WHAT THIS TASK INVOLVES » In the records below, which lines include "index"? Copy them.

DATA IN THIS EXERCISE section start

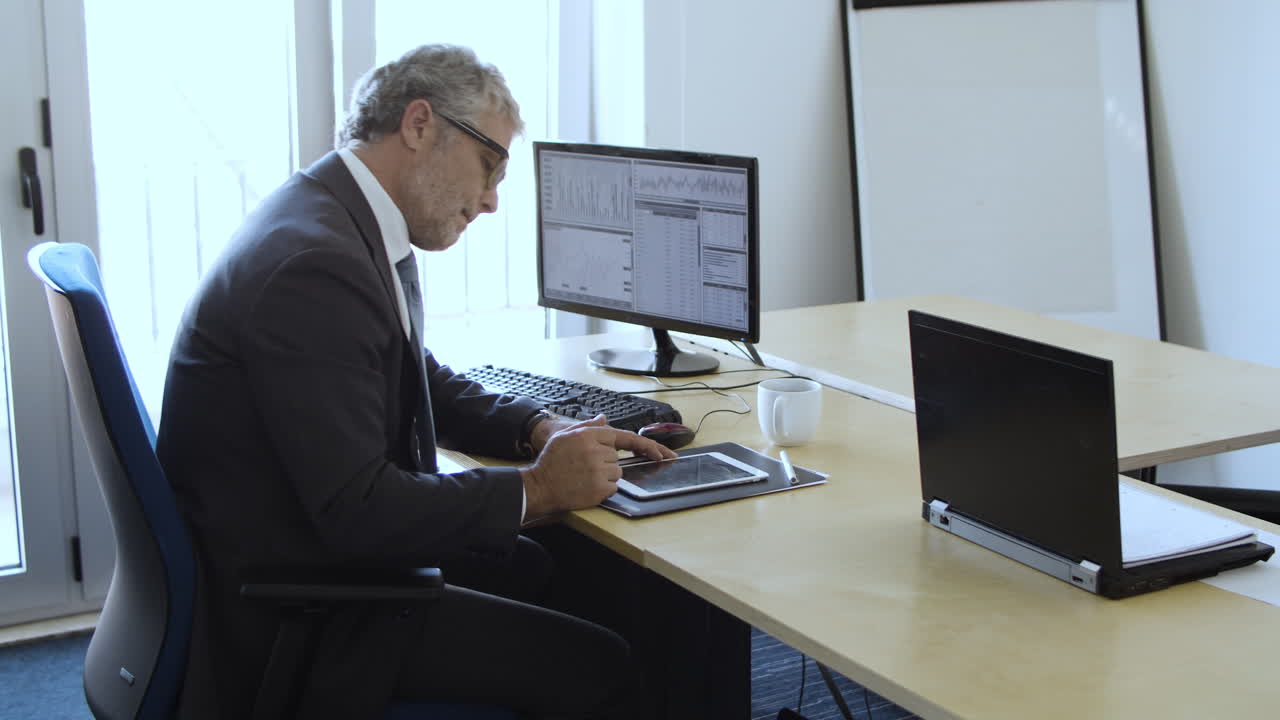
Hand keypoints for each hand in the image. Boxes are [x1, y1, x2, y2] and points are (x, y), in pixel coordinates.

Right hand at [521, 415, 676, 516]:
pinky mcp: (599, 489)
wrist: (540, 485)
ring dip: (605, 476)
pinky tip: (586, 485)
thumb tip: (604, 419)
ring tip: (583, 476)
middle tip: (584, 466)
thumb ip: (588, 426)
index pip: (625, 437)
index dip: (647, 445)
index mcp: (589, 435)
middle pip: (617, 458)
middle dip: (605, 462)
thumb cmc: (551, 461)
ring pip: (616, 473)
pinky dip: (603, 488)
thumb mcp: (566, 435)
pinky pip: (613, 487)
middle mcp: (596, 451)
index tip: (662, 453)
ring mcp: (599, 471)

DATA IN THIS EXERCISE section end
DATA IN THIS EXERCISE section start

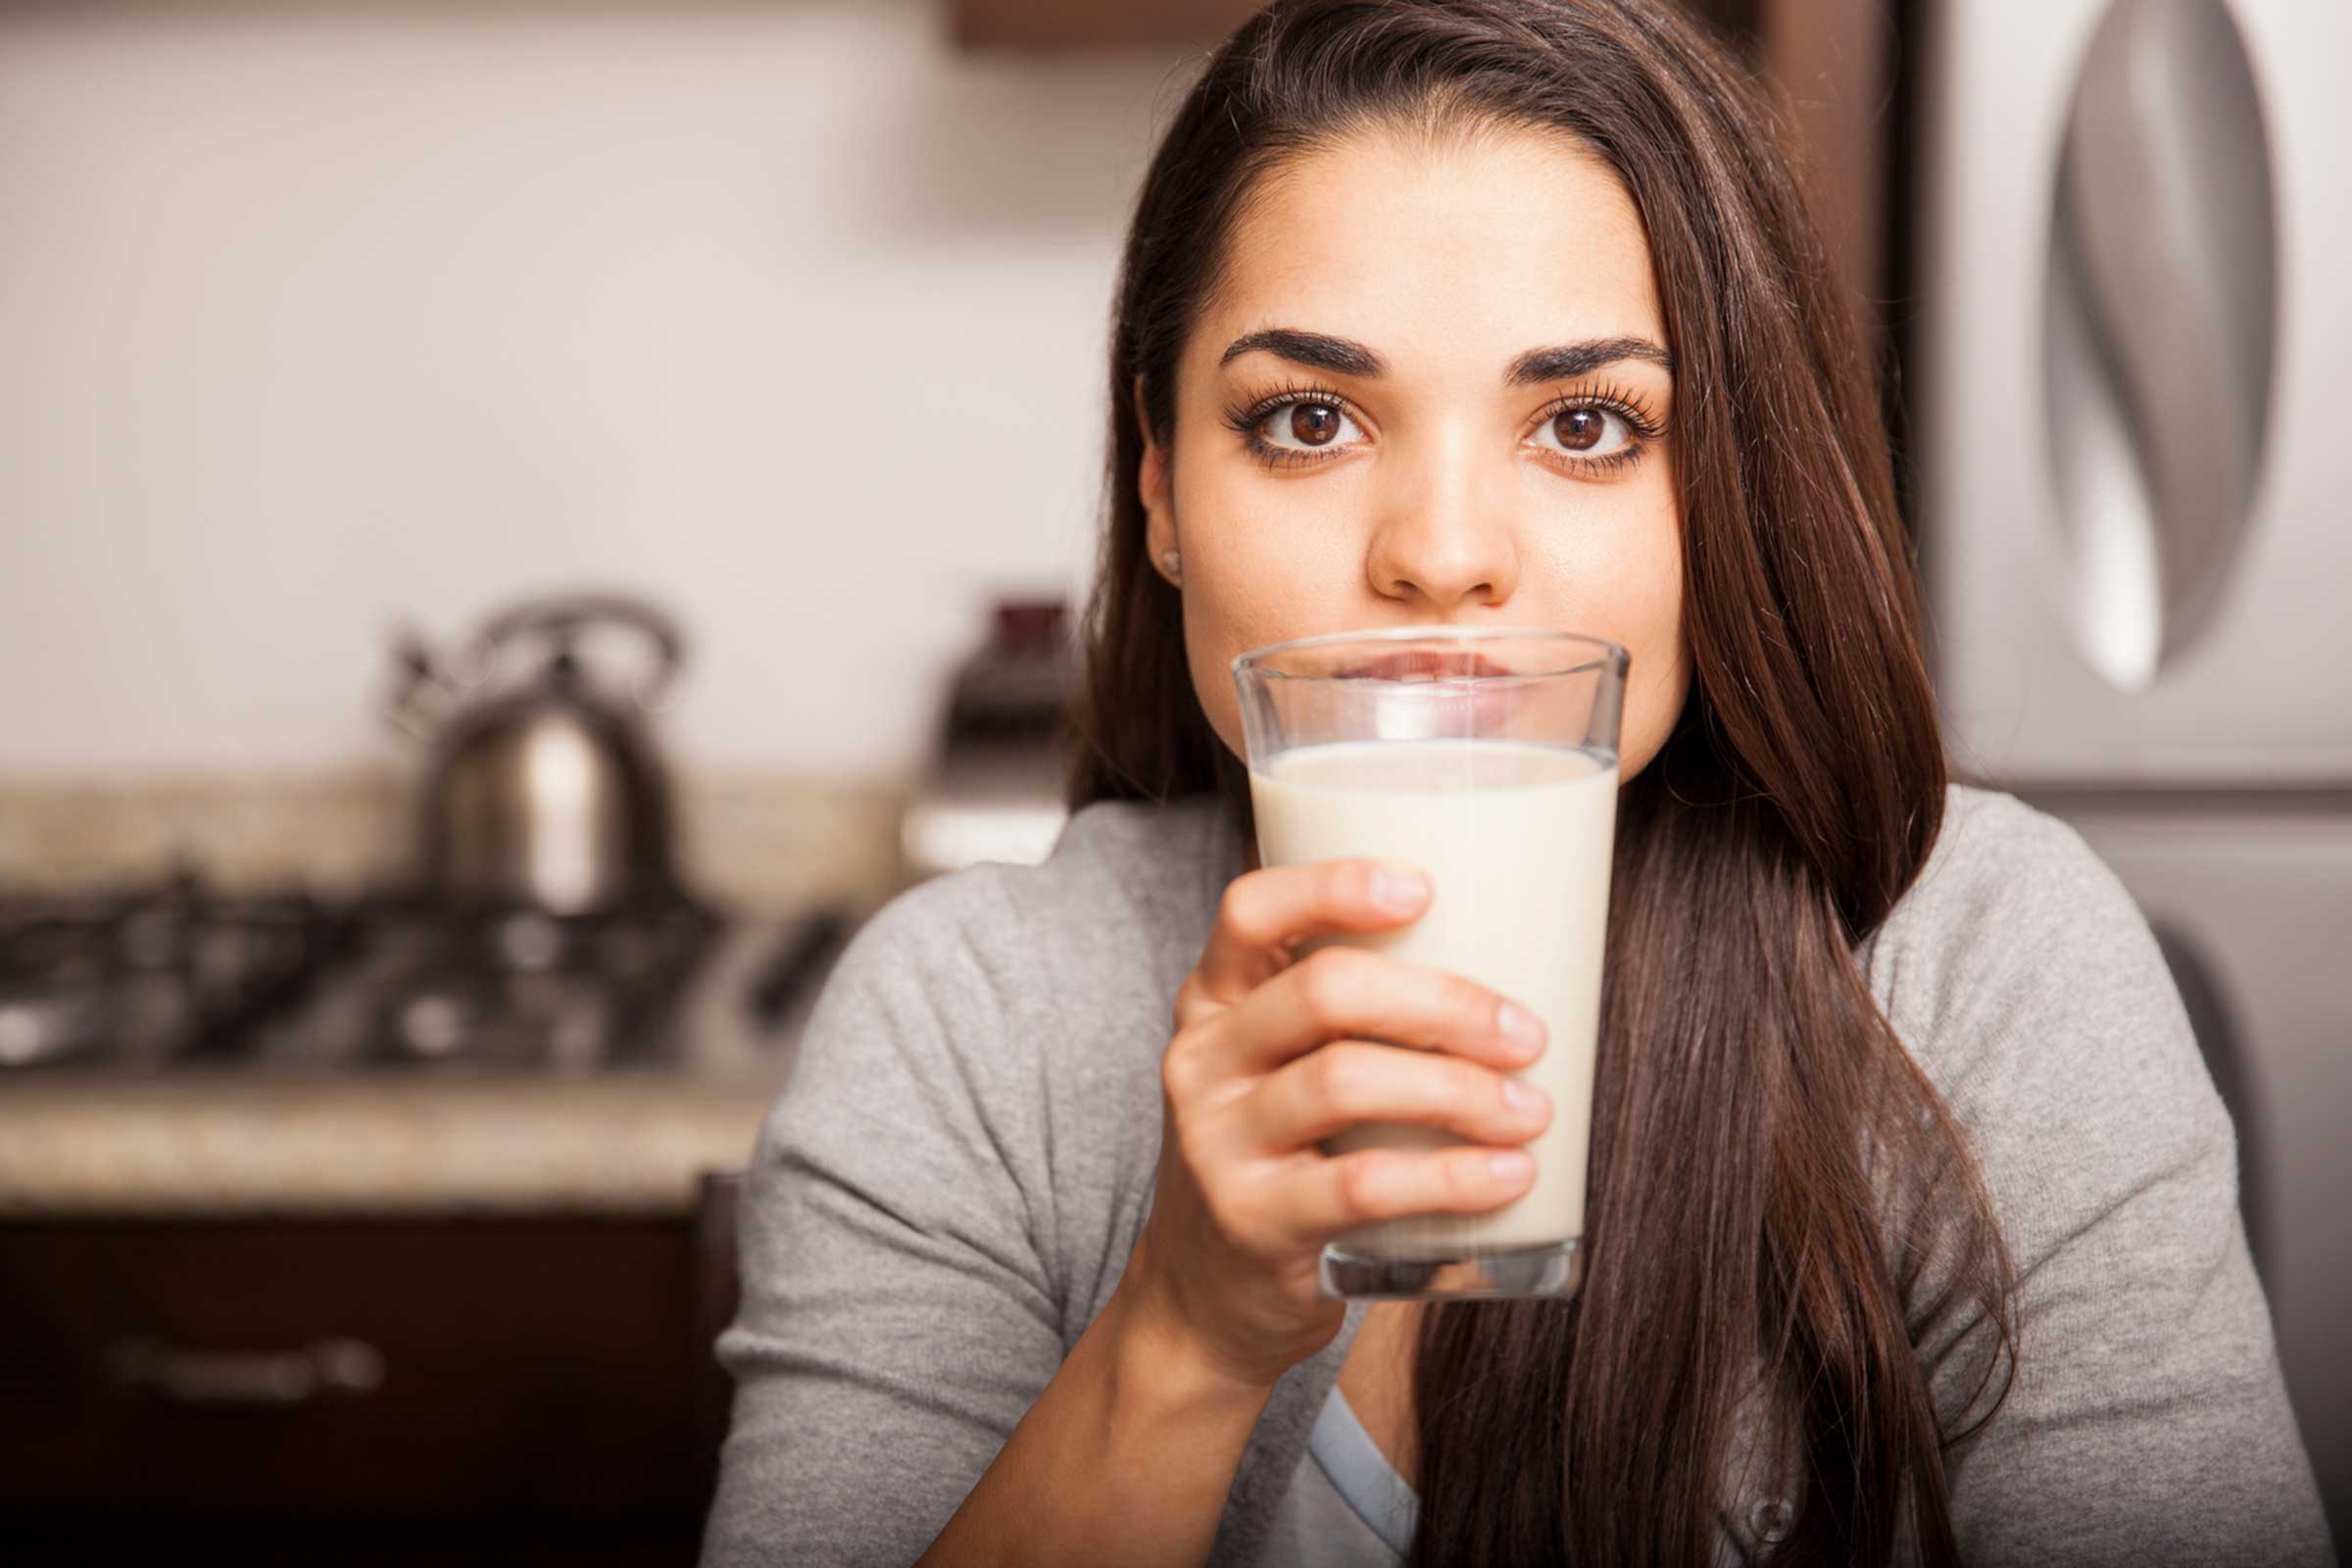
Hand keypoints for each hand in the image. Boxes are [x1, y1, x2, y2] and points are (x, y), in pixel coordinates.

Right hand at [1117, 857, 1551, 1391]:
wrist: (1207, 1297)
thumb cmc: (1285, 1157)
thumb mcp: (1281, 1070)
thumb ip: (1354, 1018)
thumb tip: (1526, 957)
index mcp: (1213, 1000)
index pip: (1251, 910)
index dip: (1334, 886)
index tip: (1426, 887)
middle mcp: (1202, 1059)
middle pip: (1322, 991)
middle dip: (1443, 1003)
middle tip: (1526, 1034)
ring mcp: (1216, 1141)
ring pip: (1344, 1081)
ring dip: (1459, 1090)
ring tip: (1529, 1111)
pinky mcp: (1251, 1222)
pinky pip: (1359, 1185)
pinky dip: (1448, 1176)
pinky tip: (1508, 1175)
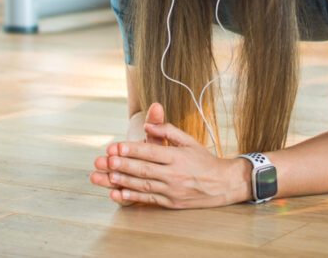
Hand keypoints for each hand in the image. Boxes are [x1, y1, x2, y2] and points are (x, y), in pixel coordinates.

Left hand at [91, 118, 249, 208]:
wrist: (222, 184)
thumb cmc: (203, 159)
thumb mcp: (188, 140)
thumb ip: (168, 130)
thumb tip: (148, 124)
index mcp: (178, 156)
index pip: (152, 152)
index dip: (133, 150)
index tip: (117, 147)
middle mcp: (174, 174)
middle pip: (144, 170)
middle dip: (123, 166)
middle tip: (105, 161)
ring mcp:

DATA IN THIS EXERCISE section end

SOLVED PROBLEM »
index pip: (625, 437)
index dip: (647, 445)
index mcp: (589, 435)
index tip: (662, 453)
index mcp: (1213, 1000)
index pip: (1251, 910)
index dip: (1334, 886)
index tip: (1426, 887)
index mcp: (178, 156)
index pip: (152, 152)
index dip: (133, 150)
index tip: (117, 147)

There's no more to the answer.